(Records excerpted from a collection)

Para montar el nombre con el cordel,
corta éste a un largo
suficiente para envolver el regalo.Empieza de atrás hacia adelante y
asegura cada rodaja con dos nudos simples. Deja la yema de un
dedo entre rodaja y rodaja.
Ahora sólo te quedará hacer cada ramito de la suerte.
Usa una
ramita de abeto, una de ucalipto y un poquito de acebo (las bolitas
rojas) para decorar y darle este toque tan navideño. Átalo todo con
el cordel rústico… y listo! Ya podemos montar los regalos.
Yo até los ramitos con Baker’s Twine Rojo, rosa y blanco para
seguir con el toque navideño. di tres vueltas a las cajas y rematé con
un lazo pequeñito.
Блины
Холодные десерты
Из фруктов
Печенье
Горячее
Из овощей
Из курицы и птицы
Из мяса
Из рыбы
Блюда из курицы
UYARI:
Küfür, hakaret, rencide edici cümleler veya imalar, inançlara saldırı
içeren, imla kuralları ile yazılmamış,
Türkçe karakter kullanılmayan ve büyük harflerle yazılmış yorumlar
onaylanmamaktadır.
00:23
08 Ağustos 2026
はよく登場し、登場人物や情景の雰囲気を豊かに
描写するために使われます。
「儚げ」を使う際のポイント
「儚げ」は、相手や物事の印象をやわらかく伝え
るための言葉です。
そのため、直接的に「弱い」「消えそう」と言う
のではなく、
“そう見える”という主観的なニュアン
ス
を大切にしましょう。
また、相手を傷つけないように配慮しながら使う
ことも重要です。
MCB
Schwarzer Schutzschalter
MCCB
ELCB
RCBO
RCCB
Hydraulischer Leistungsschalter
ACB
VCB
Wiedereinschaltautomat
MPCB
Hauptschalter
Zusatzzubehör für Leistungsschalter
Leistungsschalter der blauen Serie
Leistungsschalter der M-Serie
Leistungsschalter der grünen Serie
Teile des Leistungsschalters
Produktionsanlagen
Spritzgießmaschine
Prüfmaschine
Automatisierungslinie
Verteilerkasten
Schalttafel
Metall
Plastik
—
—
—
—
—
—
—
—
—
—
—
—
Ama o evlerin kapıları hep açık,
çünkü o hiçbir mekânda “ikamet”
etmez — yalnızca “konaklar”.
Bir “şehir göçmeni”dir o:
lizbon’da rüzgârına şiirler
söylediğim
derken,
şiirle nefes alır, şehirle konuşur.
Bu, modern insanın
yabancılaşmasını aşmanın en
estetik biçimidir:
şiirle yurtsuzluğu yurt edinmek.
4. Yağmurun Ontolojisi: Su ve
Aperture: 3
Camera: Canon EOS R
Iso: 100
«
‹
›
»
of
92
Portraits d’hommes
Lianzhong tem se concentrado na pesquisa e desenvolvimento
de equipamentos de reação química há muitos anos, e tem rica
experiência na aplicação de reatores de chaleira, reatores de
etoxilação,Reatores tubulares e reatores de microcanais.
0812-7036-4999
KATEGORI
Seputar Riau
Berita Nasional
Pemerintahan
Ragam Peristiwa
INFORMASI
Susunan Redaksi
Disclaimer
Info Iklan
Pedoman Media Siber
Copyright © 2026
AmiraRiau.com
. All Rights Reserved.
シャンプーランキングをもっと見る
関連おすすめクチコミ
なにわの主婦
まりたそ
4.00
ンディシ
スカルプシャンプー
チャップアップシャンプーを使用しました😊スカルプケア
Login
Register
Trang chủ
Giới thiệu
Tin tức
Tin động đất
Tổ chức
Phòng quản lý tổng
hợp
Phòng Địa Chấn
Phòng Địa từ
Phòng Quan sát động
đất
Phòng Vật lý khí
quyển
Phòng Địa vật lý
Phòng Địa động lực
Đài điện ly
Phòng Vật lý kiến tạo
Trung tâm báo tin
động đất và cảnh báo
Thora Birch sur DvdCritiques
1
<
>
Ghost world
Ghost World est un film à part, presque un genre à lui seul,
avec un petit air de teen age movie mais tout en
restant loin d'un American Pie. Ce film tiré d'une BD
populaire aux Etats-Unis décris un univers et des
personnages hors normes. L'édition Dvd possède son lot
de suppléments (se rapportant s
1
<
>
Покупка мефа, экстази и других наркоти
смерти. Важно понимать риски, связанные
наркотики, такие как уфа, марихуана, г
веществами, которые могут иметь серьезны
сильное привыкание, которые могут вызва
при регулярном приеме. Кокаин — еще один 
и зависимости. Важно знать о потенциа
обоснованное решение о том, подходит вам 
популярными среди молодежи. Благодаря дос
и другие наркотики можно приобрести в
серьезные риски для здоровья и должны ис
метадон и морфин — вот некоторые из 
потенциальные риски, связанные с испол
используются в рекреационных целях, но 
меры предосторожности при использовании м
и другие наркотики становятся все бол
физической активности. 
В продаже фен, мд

◆ YOUR OBJECTIVE
The entries above, copied exactly, form the whole answer.

◆ EXERCISE RESULT
Para montar el nombre con el cordel,
corta éste a un largo
suficiente para envolver el regalo.Empieza de atrás hacia adelante y
asegura cada rodaja con dos nudos simples. Deja la yema de un
dedo entre rodaja y rodaja.
Ahora sólo te quedará hacer cada ramito de la suerte.
Usa una
ramita de abeto, una de ucalipto y un poquito de acebo (las bolitas
rojas) para decorar y darle este toque tan navideño. Átalo todo con
el cordel rústico… y listo! Ya podemos montar los regalos.
Yo até los ramitos con Baker’s Twine Rojo, rosa y blanco para
seguir con el toque navideño. di tres vueltas a las cajas y rematé con
un lazo pequeñito.
Блины
Холодные десерты
Из фруктов
Печенье
Горячее
Из овощей
Из курицы и птицы
Из мяса
Из рыбы
Блюда из курицы
UYARI:
Küfür, hakaret, rencide edici cümleler veya imalar, inançlara saldırı
içeren, imla kuralları ile yazılmamış,
Türkçe karakter kullanılmayan ve büyük harflerle yazılmış yorumlar
onaylanmamaktadır.
00:23
08 Ağustos 2026
はよく登場し、登場人物や情景の雰囲気を豊かに
描写するために使われます。
「儚げ」を使う際のポイント
「儚げ」は、相手や物事の印象をやわらかく伝え
るための言葉です。
そのため、直接的に「弱い」「消えそう」と言う
のではなく、
“そう見える”という主観的なニュアン
ス
を大切にしましょう。
また、相手を傷つけないように配慮しながら使う
ことも重要です。
MCB
Schwarzer Schutzschalter
MCCB
ELCB
RCBO
RCCB
Hydraulischer Leistungsschalter
ACB
VCB
Wiedereinschaltautomat
MPCB
Hauptschalter
Zusatzzubehör für Leistungsschalter
Leistungsschalter der blauen Serie
Leistungsschalter der M-Serie
Leistungsschalter der grünen Serie
Teile des Leistungsschalters
Produktionsanlagen
Spritzgießmaschine
Prüfmaschine
Automatisierungslinie
Verteilerkasten
Schalttafel
Metall
Plastik
—
—
—
—
—
—
—
—
—
—
—
—
Ama o evlerin kapıları hep açık,
çünkü o hiçbir mekânda “ikamet”
etmez — yalnızca “konaklar”.
Bir “şehir göçmeni”dir o:
lizbon’da rüzgârına şiirler
söylediğim
derken,
şiirle nefes alır, şehirle konuşur.
Bu, modern insanın
yabancılaşmasını aşmanın en
estetik biçimidir:
şiirle yurtsuzluğu yurt edinmek.
4. Yağmurun Ontolojisi: Su ve
Aperture: 3
Camera: Canon EOS R
Iso: 100
«
‹
›
»
of
92
Portraits d’hommes
Lianzhong tem se concentrado na pesquisa e desenvolvimento
de equipamentos de reação química há muitos anos, e tem rica
experiência na aplicação de reatores de chaleira, reatores de
etoxilação,Reatores tubulares e reatores de microcanais.
0812-7036-4999
KATEGORI
Seputar Riau
Berita Nasional
Pemerintahan
Ragam Peristiwa
INFORMASI
Susunan Redaksi
Disclaimer
Info Iklan
Pedoman Media Siber
Copyright © 2026
AmiraRiau.com
. All Rights Reserved.
シャンプーランキングをもっと見る
関連おすすめクチコミ
なにわの主婦
まりたそ
4.00
ンディシ
スカルプシャンプー
チャップアップシャンプーを使用しました😊スカルプケア
Login
Register
Trang chủ
Giới thiệu
Tin tức
Tin động đất
Tổ chức
Phòng quản lý tổng
hợp
Phòng Địa Chấn
Phòng Địa từ
Phòng Quan sát động
đất
Phòng Vật lý khí
quyển
Phòng Địa vật lý
Phòng Địa động lực
Đài điện ly
Phòng Vật lý kiến tạo
Trung tâm báo tin
động đất và cảnh báo
Thora Birch sur DvdCritiques
1
<
>
Ghost world
Ghost World est un film à part, presque un genre à lui seul,
avec un petit air de teen age movie mais tout en
restant loin d'un American Pie. Ce film tiré d'une BD
populaire aux Etats-Unis décris un univers et des
personnages hors normes. L'édition Dvd possède son lot
de suppléments (se rapportant s
1
<
>
Покупка мефа, экстази и других наркоти
смерти. Важно понимать риски, связанные
наркотики, такие как уфа, марихуана, г
веществами, которые могут иметь серьезны
сильное привыкание, которые могут вызва
при регулярном приеме. Кокаин — еще один 
и зависимости. Важно знать о потенциа
обоснованное решение о том, подходит вам 
популярными среди молодежи. Благодаря дос
и другие наркотики можно приобрести в
серьезные риски для здоровья и должны ис
метадон и морфин — вот некоторые из 
потенциальные риски, связанные с испол
используются в рекреационных целях, но 
меры предосторожности при использовании м
и другие наркотики становятся все бол
физической активности. 
В продаже фен, мд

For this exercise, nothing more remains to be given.